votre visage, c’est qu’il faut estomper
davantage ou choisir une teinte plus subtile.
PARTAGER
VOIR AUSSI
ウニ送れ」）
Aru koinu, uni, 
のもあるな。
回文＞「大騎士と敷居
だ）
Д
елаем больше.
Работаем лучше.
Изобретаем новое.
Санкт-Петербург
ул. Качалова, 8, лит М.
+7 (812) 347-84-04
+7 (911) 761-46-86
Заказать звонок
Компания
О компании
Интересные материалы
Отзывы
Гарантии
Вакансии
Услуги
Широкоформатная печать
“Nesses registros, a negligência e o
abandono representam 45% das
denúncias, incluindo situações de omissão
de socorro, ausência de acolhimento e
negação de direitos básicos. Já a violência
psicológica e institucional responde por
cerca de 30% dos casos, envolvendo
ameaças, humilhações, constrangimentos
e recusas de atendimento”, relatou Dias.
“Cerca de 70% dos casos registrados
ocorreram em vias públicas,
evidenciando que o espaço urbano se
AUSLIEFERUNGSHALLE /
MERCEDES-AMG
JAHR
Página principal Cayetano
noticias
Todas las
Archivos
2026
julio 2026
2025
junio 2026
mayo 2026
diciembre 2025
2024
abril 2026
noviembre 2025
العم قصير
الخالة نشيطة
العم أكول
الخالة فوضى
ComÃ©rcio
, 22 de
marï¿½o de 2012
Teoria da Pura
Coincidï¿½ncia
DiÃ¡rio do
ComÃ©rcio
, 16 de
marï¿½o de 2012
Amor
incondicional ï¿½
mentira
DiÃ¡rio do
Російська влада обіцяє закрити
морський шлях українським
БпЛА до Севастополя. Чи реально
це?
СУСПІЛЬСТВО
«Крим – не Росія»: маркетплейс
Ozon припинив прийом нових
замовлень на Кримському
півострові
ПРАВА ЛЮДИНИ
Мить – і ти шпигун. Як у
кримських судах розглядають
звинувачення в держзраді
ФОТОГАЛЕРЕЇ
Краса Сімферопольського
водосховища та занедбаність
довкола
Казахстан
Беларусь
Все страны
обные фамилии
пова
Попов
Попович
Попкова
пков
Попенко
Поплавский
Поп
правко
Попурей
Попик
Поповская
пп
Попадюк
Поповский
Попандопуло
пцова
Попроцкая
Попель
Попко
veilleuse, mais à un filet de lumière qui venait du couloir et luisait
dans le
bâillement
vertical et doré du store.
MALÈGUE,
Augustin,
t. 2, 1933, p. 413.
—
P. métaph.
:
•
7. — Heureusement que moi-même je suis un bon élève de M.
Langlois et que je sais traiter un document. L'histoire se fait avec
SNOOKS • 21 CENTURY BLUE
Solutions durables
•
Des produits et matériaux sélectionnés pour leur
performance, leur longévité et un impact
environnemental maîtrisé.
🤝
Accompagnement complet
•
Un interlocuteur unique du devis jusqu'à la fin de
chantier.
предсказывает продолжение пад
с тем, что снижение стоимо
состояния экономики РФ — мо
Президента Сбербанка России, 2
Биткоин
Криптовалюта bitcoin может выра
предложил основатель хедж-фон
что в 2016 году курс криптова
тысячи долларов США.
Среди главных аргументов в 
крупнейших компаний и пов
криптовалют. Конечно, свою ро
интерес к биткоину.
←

════════════════════

Reproduce, word for word and in full, only the lines above that start at the line with "Teoria da Pura" and run through the line with "vertical et doré du store.", both ends included.

Solution to this task -
Teoria da Pura
Coincidï¿½ncia
DiÃ¡rio do
ComÃ©rcio
, 16 de
marï¿½o de 2012
Amor
incondicional ï¿½
mentira
DiÃ¡rio do
Російська влада обіцяє закрити
морський шлях українським
БпЛА до Севастополя. Чи реально
це?
СУСПІЛЬСТВО
«Крим – не Росія»: маркетплейс
Ozon припинив прийом нових
замовлень на Кримському
півострові
ПРАВА ЛЮДИНИ
Мить – і ти шпигун. Як у
кримських судах розглядають
звинувачення в держзраді
ФОТОГАЛЕРЕЇ
Краса Сімферопольського
водосховища та занедбаність
довкола
Казахстан
Беларусь
Все страны
обные фамилии
пова
Попов
Попович
Попкова
пков
Попенко
Поплавский
Поп
правко
Попурей
Попик
Поповская
пп
Попадюк
Поповский
Попандопуло
пцова
Попроцкая
Попель
Попко
veilleuse, mais à un filet de lumière qui venait du couloir et luisait
dans le
bâillement
vertical et doré du store.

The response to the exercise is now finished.